"I am still confident that all will come right if we can only get time enough. And time we must have at any risk and cost."
"There is always one way open," she said hesitatingly. "At least I presume so. Do you think if I were to agree to do what Herr von Felsen requires, that he could still obtain my father's pardon?"
"Would you do it, if I did think so?"
"What else can I do?" she cried distractedly.
"For one thing--keep a stout heart and have patience. I do not pretend that your father's arrival here and his visit to the Jew's house has not seriously complicated matters; but you may still have a little grain of trust in me."
"As if I had not! But the thought of the danger you are----" She broke off as if she had been about to say something that might have been embarrassing. "Of course I trust you," she added after the pause.
"That is all I ask--at present, at all events, until that last resource you spoke of need no longer be contemplated. And now, let us have this talk with your father."
She put out her hand impulsively, and as I pressed it our eyes met. No other word was spoken, but I think she understood much of what I should have said had not my lips been sealed.
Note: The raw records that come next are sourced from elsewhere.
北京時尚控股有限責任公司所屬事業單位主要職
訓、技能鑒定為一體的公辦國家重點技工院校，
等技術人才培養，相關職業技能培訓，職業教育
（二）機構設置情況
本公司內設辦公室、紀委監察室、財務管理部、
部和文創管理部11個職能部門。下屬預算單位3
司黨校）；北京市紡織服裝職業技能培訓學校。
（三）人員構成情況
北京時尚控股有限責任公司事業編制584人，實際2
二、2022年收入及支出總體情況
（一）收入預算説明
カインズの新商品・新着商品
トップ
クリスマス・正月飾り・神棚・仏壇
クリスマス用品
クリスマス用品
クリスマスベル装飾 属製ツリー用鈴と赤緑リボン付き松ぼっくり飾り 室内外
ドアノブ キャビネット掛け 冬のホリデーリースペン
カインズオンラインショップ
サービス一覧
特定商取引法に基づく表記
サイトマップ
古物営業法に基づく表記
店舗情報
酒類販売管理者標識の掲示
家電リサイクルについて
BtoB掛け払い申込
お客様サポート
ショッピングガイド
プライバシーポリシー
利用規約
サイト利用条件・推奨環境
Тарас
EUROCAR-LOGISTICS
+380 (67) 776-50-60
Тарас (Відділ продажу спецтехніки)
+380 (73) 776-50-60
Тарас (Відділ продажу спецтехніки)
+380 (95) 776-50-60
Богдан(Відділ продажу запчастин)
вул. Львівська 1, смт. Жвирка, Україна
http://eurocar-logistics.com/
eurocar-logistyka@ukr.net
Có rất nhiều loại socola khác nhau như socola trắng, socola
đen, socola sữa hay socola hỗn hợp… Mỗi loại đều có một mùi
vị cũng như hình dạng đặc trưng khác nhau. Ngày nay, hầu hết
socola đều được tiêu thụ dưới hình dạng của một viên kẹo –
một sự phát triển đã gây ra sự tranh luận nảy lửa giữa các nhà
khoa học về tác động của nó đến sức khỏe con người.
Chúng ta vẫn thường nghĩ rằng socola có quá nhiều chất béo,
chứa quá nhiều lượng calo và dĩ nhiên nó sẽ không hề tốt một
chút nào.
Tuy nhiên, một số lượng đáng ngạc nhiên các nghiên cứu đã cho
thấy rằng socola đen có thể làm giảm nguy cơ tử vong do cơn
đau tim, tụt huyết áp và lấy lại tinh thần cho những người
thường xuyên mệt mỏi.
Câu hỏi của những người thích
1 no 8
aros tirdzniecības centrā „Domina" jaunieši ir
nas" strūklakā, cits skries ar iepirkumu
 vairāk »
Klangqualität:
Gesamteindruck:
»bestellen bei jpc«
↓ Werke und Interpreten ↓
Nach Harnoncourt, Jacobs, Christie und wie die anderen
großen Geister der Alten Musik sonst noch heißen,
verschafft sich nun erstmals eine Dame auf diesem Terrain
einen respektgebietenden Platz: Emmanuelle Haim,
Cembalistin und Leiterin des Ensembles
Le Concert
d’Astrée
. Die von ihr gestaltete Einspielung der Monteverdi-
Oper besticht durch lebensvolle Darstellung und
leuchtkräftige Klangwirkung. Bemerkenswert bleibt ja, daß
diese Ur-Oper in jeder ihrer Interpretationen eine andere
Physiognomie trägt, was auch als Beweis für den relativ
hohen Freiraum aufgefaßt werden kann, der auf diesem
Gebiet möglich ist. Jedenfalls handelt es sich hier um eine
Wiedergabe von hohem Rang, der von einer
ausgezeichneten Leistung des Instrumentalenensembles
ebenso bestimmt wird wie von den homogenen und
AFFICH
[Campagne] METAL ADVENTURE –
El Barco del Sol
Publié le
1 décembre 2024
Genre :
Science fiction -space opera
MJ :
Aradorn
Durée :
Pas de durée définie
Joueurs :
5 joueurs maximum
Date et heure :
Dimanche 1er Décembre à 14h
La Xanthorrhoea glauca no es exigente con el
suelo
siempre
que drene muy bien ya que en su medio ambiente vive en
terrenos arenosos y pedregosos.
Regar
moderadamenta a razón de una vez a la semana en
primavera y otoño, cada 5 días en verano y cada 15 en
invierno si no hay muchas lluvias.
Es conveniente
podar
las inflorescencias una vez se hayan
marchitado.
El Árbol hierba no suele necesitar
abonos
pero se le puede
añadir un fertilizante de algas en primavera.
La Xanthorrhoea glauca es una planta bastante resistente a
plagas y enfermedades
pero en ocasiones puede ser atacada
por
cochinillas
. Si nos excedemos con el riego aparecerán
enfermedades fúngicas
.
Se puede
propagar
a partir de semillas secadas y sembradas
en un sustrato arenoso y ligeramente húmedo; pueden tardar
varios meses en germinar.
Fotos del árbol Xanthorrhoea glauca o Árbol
The interview with the Baron was a curious mixture of pathos and burlesque. The pain which I could see Althea was suffering cut me to the quick, and I sought to shorten the conversation as much as possible. But her father was so full of his own importance, so talkative about his wrongs, so insistent upon my complete obedience to his orders, so obviously unable to take a rational view of any part of the subject, and so incapable of understanding the risks and dangers of the position, that it was a long time before we could drive it home upon him that the only hope of success lay in his leaving everything to me.
"But your very presence in Berlin is a danger," said Althea more than once when we were attempting to persuade him to leave the city.